The dramatic bid to save heart failure patient David Bennett’s life at University of Maryland Medical Centre in downtown Baltimore came after he had been in the hospital for more than a month, being kept alive by an artificial breathing machine, and his medical care team determined that he was too sick to be a candidate for either a human heart or an artificial ventricular assist device. Without either, he wouldn’t live long.
“This was the only option available for an existing inpatient, already within UMMC hospital, who was facing near certain death from heart failure,” leader of his surgical team Bartley Griffith, who is also director of the cardiac transplant programme at the medical centre, told Stat.
In December, Griffith contacted the Federal Drug Agency (FDA) to obtain an emergency authorisation through the agency’s expanded access or compassionate use, pathway to use Revivicor’s pig heart. On New Year’s Eve, the FDA said yes.
It also okayed the use of an experimental anti-rejection drug manufactured by Kiniksa Pharmaceuticals, and the perfusion device.
The medical team then notified the hospital’s institutional review board, which must sign off on all experimental treatments, which it did in this case. An informed consent was obtained from the patient after a thorough ethics review and psychiatric evaluation, Griffith said in written answers to Stat’s questions.
Arthur Caplan, the founding director of New York University School of Medicine’s Division of Medical Ethics, said that those would be the minimum conditions under which it might be ethically permissible to try something as new as putting an unapproved genetically engineered animal organ into a patient. But there are other things to consider. For example, what will the hospital team do if the patient’s immune system rejects the heart in the coming days and weeks?
“You need to think hard about what you’re going to do if the patient is not succeeding and lay those options out during the consent process,” Caplan said.
In 1982, when another critically ill man named Barney Clark received the first artificial heart, no such options had been considered. Clark died a slow, torturous death, wracked by convulsions and kidney failure. His suffering may have advanced science, but bioethicists today consider it a lesson in what not to do.
Griffith did not say what sorts of options were discussed during the consent process with Bennett. “He was informed of the risks and that there were no proven benefits to this,” Griffith said via email. “He was told it was comparable to the care he was currently getting in terms of potential lifesaving benefits.”
There’s also the question of what exactly scientists can learn from a procedure like this one, taking place outside the framework of a clinical trial, and with a patient who is on his deathbed. Trials take months, sometimes years, to set up because they’re designed to gather a bevy of biochemical and physiological information to say conclusively whether or not a treatment is safe and effective.
According to Griffith, if Bennett survives, he will be closely monitored in the hospital for several weeks or even months, until he can be sent to a rehabilitation centre. He did not provide specific details about what sorts of data they plan to collect.

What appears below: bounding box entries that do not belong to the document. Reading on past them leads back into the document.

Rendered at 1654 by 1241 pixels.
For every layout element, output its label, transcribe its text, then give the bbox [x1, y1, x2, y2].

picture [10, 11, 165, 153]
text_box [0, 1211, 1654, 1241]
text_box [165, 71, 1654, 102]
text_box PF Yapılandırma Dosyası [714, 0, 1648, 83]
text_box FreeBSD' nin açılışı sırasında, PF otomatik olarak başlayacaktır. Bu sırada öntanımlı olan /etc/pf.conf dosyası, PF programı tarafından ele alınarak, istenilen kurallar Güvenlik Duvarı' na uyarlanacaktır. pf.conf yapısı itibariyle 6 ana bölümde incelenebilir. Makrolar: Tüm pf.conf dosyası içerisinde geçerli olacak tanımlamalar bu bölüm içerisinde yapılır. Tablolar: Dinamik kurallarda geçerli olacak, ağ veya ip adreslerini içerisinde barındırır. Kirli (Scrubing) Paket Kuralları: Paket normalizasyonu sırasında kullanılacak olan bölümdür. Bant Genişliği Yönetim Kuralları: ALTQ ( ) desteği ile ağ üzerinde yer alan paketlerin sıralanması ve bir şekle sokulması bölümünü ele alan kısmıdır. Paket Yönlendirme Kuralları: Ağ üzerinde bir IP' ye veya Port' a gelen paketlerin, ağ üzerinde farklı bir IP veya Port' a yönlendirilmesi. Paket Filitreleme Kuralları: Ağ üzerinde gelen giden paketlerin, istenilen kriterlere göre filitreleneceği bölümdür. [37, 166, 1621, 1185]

Caplan has argued that before clinical trials of engineered animal parts can proceed, researchers need more information. At his home institution, New York University, which is also in the race to xenotransplant, he proposed testing these types of organs first in newly deceased humans – to gain preliminary insights about how to safely proceed. Beginning late last year, NYU Langone has done two experiments testing genetically modified pig kidneys in the donated bodies of people who had recently died and were being maintained on a ventilator.
That research showed that organ rejection of a xenotransplant can be prevented during the first few days.
Griffith said that work gave his team more confidence in proceeding. But he acknowledged that the longer-term outcomes are unknown.
“Rejection of the organ can occur any time after transplant,” he wrote. The surgeon added that while organ rejection, which can be life-threatening, is the greatest risk Bennett faces, there are also risks from the drugs used to suppress the immune system to prevent rejection.
“The intensity of immune system suppression required is higher with a xenotransplant than with a traditional transplant from a human donor,” he said.
It’s still unclear when a formal test of engineered pig organs might move forward. When asked about the company’s plans to test its pigs’ organs in a clinical trial, Dewey Steadman, a Revivicor spokesperson, declined to share any details. “We are continuing to work with the FDA on a clinical and regulatory path forward,” he said via email.